DETRAC: The DETRAC [20] is a large object detection dataset of urban street scene, with 10 h at 24 different locations in Beijing and Tianjin. The frame rate is 25 frames per second with a resolution of \(960\times 540\). The entire dataset contains 100 videos with 140,000 frames manually labeled with 8,250 vehicles for a total of 1.21 million labeled objects. The training set contains 60 videos, and the rest 40 videos for the test set.

Table 1. The performance on DETRAC [20] dataset. APP represents appearance stream, MOT represents motion stream, and MA represent memory attention. The Faster R-CNN is based on ResNet-50. The YOLO\(_{v2}\) is based on darknet19.
Table 2. Per-class results on DETRAC [20] testing set. MMA net outperforms existing approaches and achieves 74.88% in mAP.

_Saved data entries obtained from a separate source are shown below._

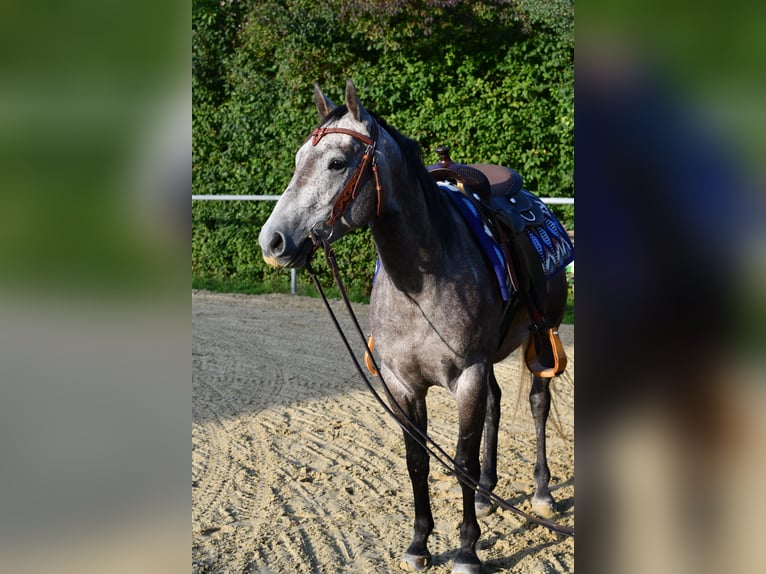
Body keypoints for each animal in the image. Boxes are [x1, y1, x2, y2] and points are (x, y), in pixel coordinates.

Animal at [259, 80, 570, 573]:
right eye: (296, 159)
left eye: (337, 162)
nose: (272, 241)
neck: (422, 284)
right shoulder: (402, 383)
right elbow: (417, 460)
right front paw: (420, 542)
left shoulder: (468, 376)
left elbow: (460, 459)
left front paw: (467, 550)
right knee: (497, 405)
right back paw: (486, 494)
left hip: (541, 337)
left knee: (538, 403)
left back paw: (541, 493)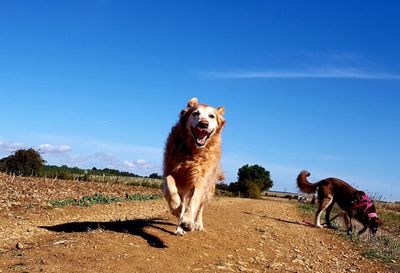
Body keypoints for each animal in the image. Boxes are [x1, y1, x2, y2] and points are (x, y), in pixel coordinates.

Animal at [162, 96, 225, 234]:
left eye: (211, 116)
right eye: (195, 113)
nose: (203, 124)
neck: (192, 151)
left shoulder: (200, 179)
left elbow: (195, 199)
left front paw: (187, 221)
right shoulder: (170, 171)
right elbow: (170, 185)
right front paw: (175, 207)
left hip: (208, 190)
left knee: (200, 207)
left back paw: (197, 224)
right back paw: (179, 226)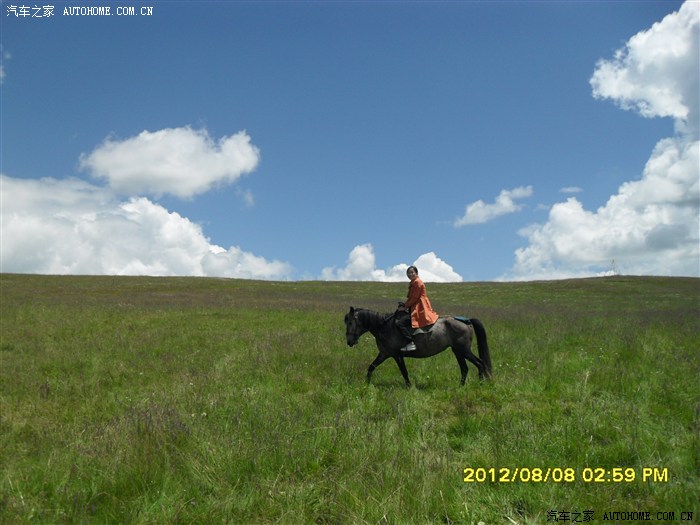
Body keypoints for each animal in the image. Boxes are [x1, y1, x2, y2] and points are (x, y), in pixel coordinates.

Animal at [344, 306, 492, 387]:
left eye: (350, 322)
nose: (349, 342)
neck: (384, 326)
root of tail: (466, 321)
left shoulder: (397, 355)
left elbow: (404, 372)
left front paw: (409, 387)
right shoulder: (384, 354)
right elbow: (371, 367)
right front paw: (366, 384)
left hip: (464, 350)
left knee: (479, 363)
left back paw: (479, 383)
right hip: (457, 351)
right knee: (465, 368)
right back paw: (461, 386)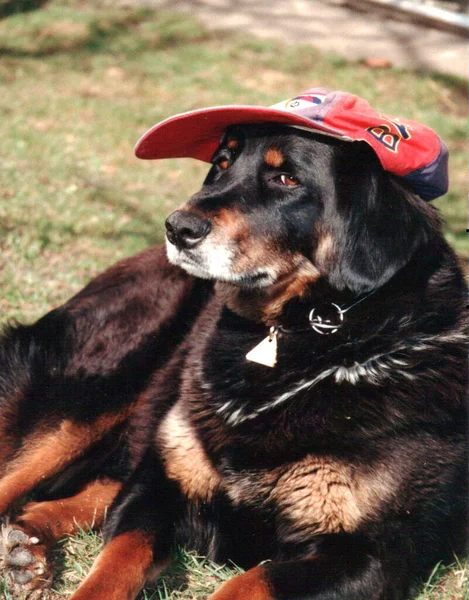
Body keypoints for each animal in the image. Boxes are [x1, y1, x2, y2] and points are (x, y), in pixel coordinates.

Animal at [0, 89, 466, 600]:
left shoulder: (370, 555)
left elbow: (247, 582)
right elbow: (115, 561)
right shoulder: (157, 486)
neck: (309, 335)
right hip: (93, 394)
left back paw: (28, 546)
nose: (177, 227)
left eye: (286, 178)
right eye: (222, 164)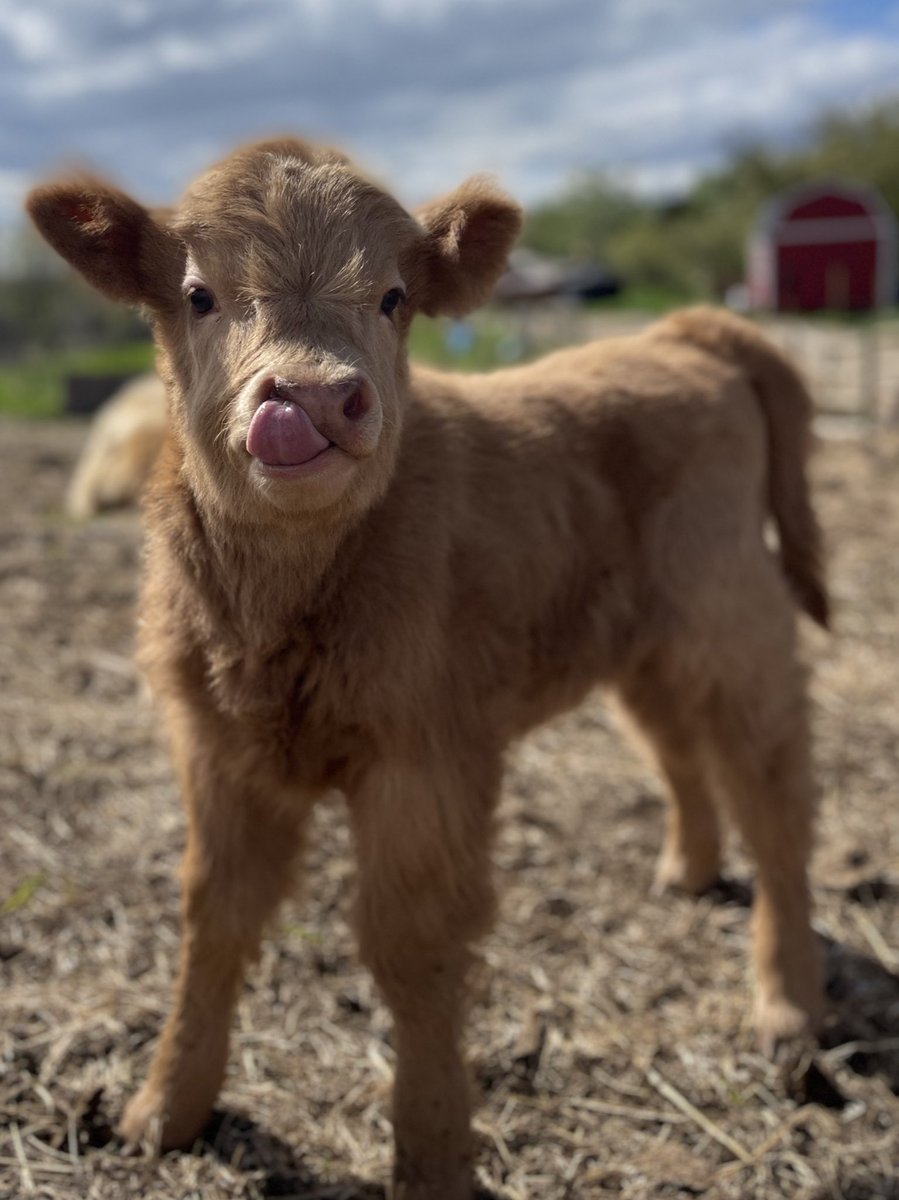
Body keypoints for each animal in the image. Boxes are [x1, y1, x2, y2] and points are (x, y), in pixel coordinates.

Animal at [28, 140, 825, 1200]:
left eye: (394, 296)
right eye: (198, 294)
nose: (310, 398)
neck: (280, 609)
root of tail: (683, 333)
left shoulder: (426, 760)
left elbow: (412, 945)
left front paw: (435, 1150)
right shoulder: (218, 754)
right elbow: (214, 920)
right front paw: (165, 1111)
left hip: (733, 628)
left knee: (774, 801)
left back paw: (787, 1008)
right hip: (645, 645)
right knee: (678, 752)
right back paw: (685, 875)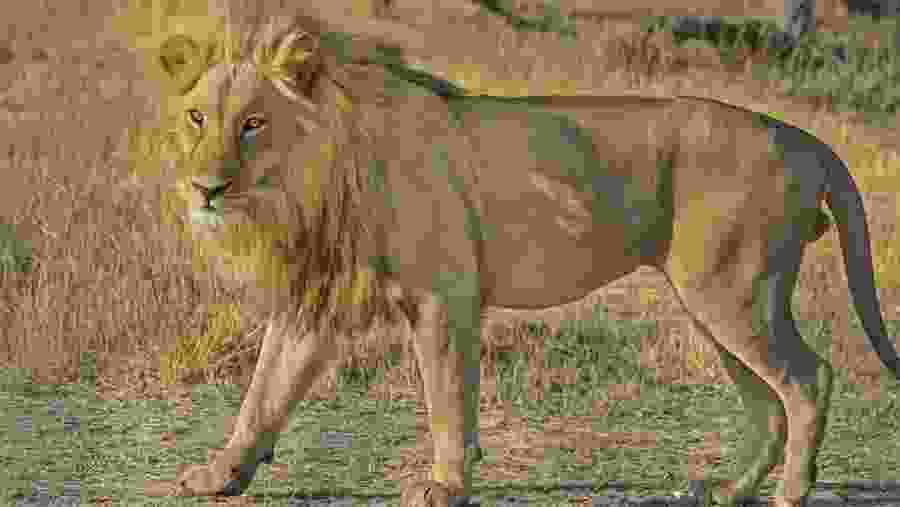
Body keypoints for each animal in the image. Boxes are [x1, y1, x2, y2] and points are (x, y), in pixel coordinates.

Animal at [143, 7, 900, 507]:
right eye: (196, 118)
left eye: (253, 123)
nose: (205, 187)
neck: (313, 184)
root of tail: (800, 136)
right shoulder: (315, 301)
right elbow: (262, 396)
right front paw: (218, 475)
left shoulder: (443, 296)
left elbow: (447, 399)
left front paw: (446, 484)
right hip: (717, 302)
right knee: (768, 402)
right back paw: (731, 489)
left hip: (732, 292)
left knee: (809, 380)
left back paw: (790, 493)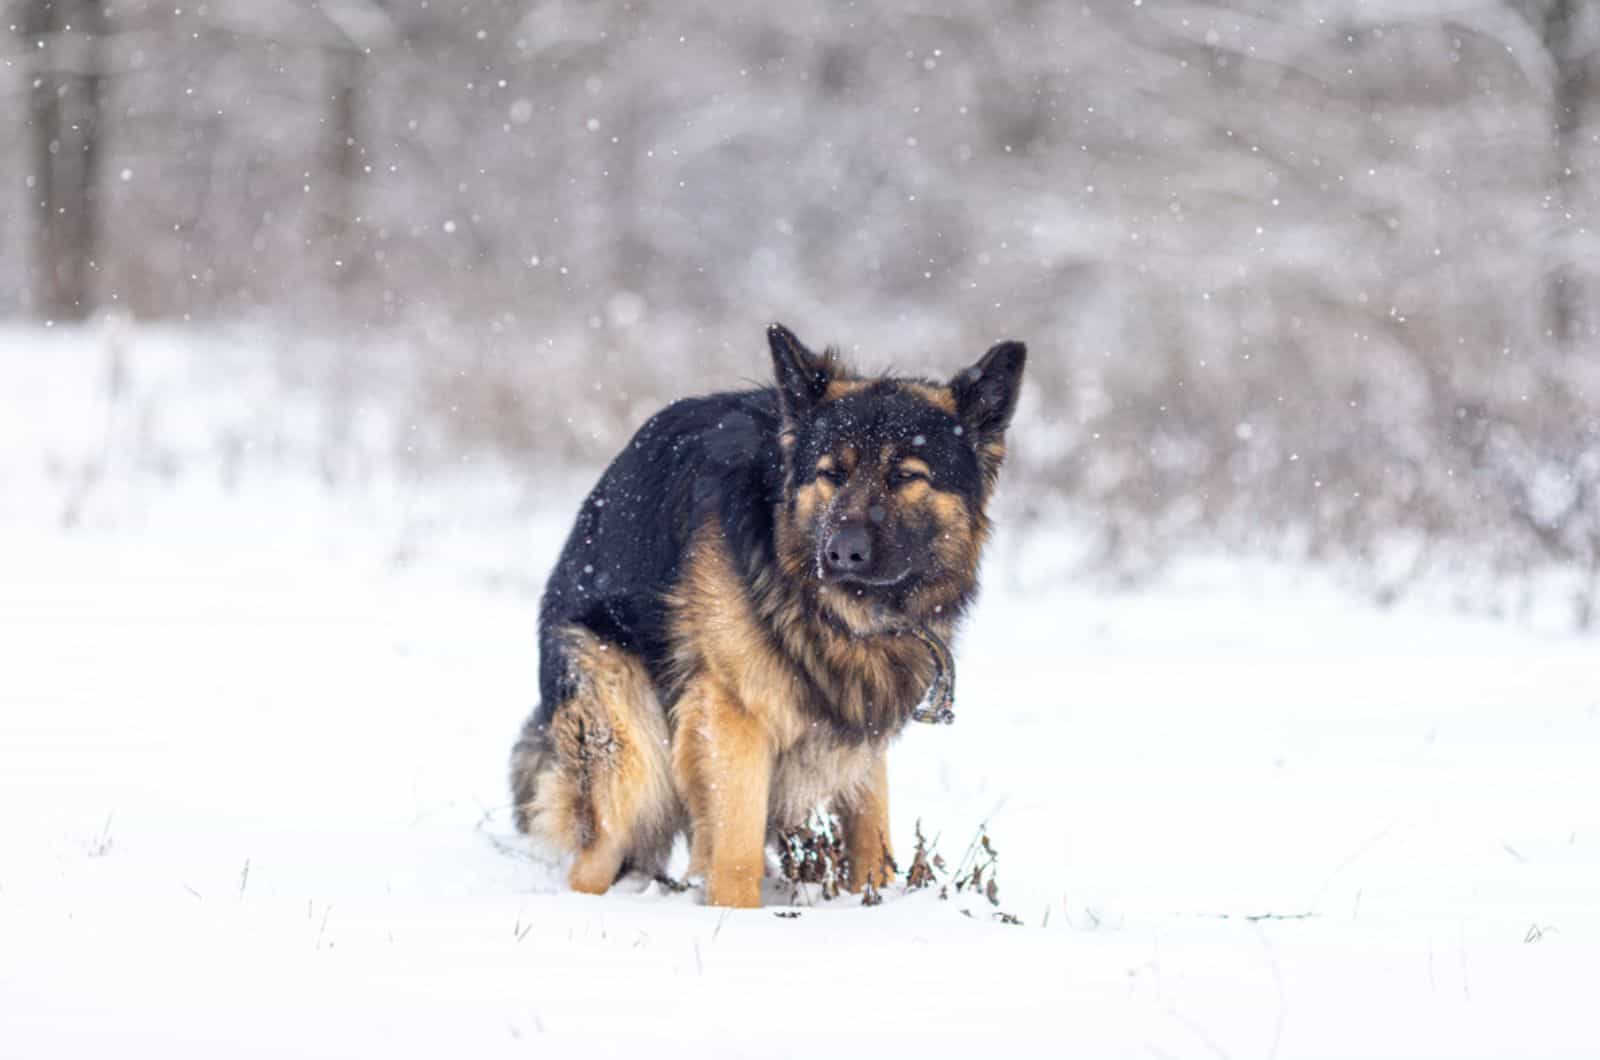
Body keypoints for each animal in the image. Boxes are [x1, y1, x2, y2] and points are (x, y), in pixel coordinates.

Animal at [512, 328, 1024, 909]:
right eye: (831, 473)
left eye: (905, 476)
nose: (842, 553)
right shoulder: (732, 713)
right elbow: (737, 847)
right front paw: (736, 917)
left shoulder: (860, 711)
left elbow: (870, 830)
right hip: (630, 746)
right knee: (596, 857)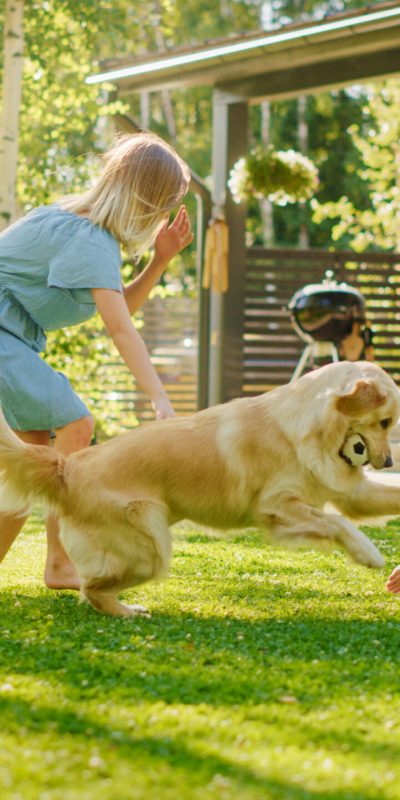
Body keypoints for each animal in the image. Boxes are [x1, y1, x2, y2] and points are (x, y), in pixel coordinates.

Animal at [0, 362, 400, 620]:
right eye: (385, 422)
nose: (387, 461)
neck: (310, 427)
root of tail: (67, 467)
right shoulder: (277, 505)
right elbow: (337, 523)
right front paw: (368, 554)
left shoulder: (349, 494)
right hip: (150, 547)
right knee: (92, 590)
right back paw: (128, 612)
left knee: (92, 588)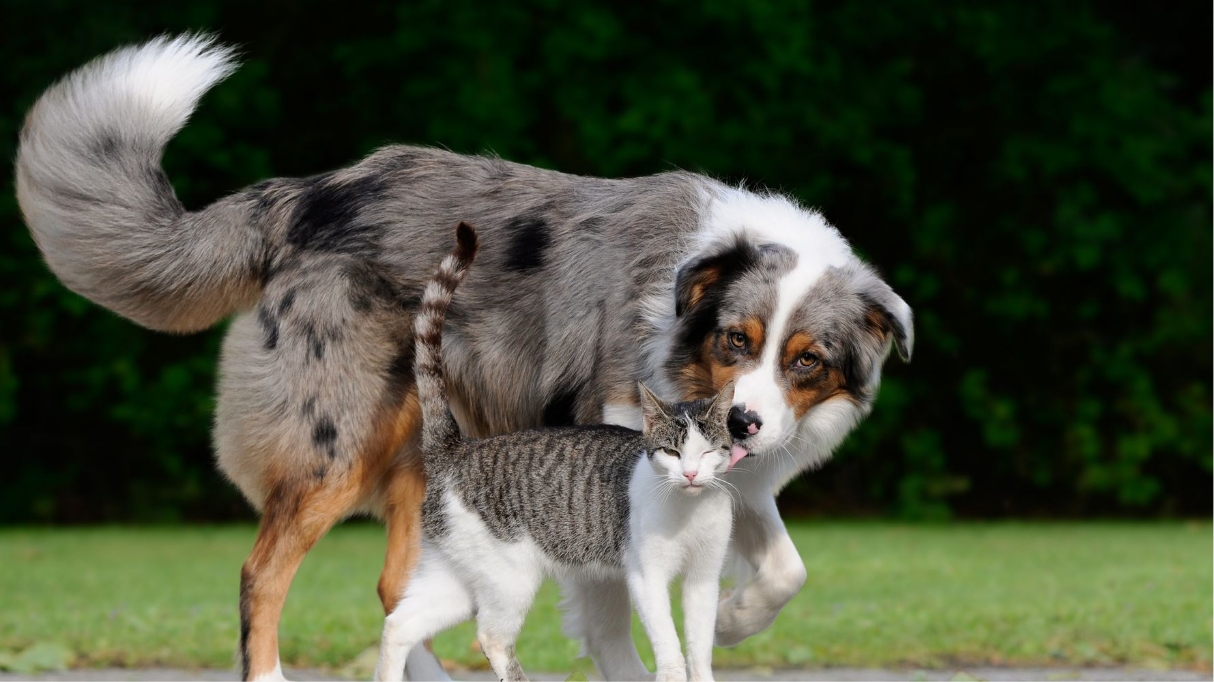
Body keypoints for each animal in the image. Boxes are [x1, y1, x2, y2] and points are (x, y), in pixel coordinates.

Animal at [376, 220, 738, 674]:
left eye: (707, 451)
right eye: (672, 452)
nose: (690, 473)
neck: (689, 511)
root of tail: (456, 447)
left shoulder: (704, 579)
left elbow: (699, 652)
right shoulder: (647, 577)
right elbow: (671, 652)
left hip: (454, 576)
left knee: (398, 625)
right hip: (508, 577)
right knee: (491, 637)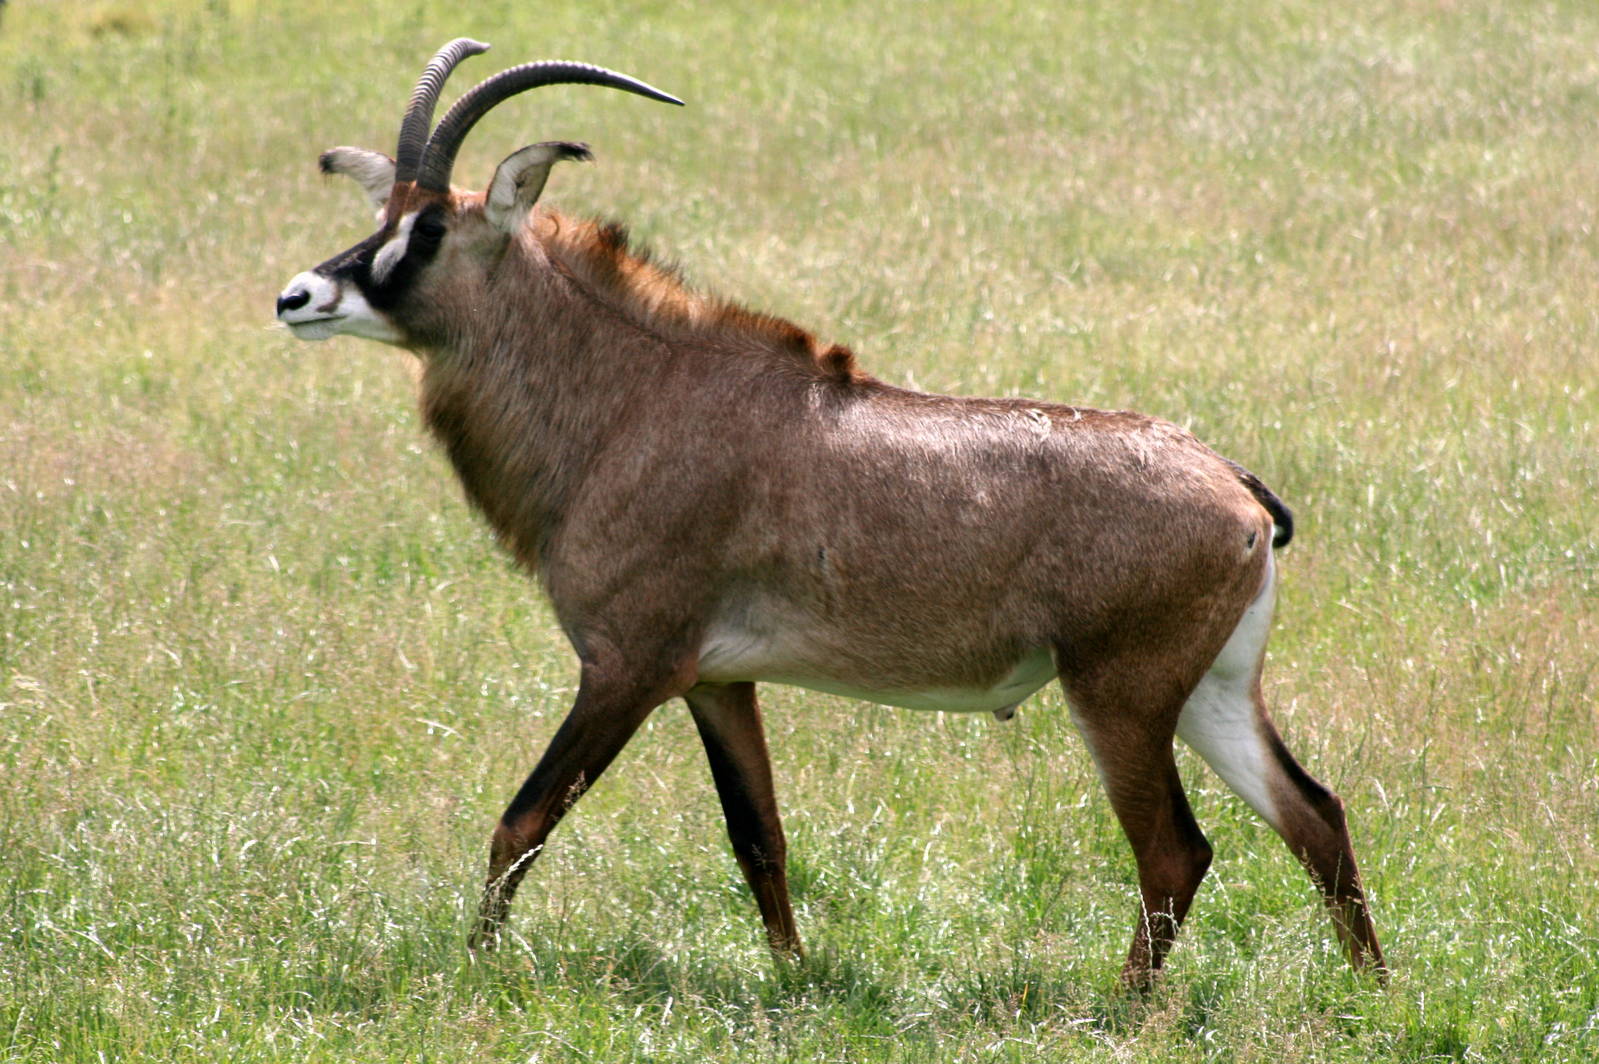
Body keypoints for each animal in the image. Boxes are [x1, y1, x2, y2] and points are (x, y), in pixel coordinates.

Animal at [275, 39, 1387, 989]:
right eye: (385, 213)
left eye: (429, 229)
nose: (297, 296)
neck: (634, 396)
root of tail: (1235, 487)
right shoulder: (716, 680)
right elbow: (757, 836)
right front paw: (795, 978)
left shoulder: (626, 666)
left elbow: (522, 820)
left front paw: (474, 966)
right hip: (1210, 693)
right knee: (1314, 815)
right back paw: (1370, 992)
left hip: (1119, 696)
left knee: (1175, 850)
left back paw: (1123, 1008)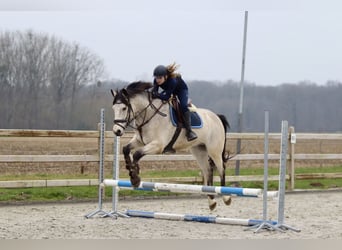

4.1 Implementation Details

In this subsection, we will decompose our approach to verify the contribution of each component. We implement our method based on Pytorch. Our proposed network is based on the ResNet-50 and ResNet-101 pre-trained on ImageNet [17].

Training: We respectively use the Faster R-CNN and YOLO\(_{v2}\) as our basic object detection frameworks, most of the parameters are set according to the original publication. SGD training is performed, with 6 image at each mini-batch. 120 K iterations are performed on 4 GPUs, each of which holding two mini-batch. All our experiments are performed on a workstation with Nvidia 1080ti, CUDA 9.0 and cuDNN V7.5.

Fig. 5.
figure 5

Detection results of YOLO\(_{v2}\), Fater R-cnn and our algorithm. The car in the red box is missed by YOLO\(_{v2}\) and FastrRcnn, but detected by our algorithm. (Color figure online)

4.2 Ablation Study

For better understanding MMA net, we investigate the impact of each component in its design. The results are summarized in Table 1.

As show in Table 1, our MMA net improves the performance. Compared with the baseline Faster R-CNN (ResNet-50), our MMA yields to a result of 73.96% in mAP, which brings 2.25% improvement. (1) APP: The appearance stream is the backbone of base detectors like Faster R-CNN. As we can see, our baseline accuracy is 71.71%. (2) MOT: When we add motion steam separately, the accuracy is reduced by a few points compared to the baseline. The reason is that there are many static objects in the dataset. For example, cars stopping at traffic lights are almost equivalent to stationary targets in consecutive frames, which leads to inaccurate temporal difference frame and low precision. Therefore, adding appearance stream can facilitate compensating the ineffective prediction of motion stream, which improves the mAP to 72.83%. (3) MA: Employing memory attention module individually outperforms the baseline by 1.21%. When we integrate these modules together, the performance further achieves to 73.96%. In addition, when we apply a deeper pre-trained network (ResNet-101), our module detection performance is improved to 74.88%. After integrating our components to YOLO\(_{v2}\), the performance consistently improves.

4.3 Comparison to the State-of-the-art

Table 2 compares our approach to the state-of-the-art methods on DETRAC [20]. In order to verify the superiority of our approach, we use different backbone networks for verification. The results show that we perform much well than above of method. Figure 5 visualizes some representative results of the Faster R-CNN, YOLO\(_{v2}\) baseline and our proposed framework. It is clear that the visualization quality of our method is much better than the baselines.

5 Conclusion

In this paper, we propose a novel module for object detection in video with competitive performance, which introduces a dual stream network with memory attention module. In our network, we make full use of the object motion information and send it into a memory attention module, followed by the refined consecutive frames states for improving detection accuracy. Specifically, the motion stream improves the detection accuracy of the tiny objects, but it can not detect the stationary object, so we merge it with the appearance stream to form a complementary module and memory attention module to recover the lost object due to deformation and blur. Our ablation study shows that our proposed module can achieve competitive results and outperforms other advanced methods. More importantly, our modules can be easily embedded in other object frameworks such as Faster R-CNN and YOLO\(_{v2}\), which demonstrates the generality of our method.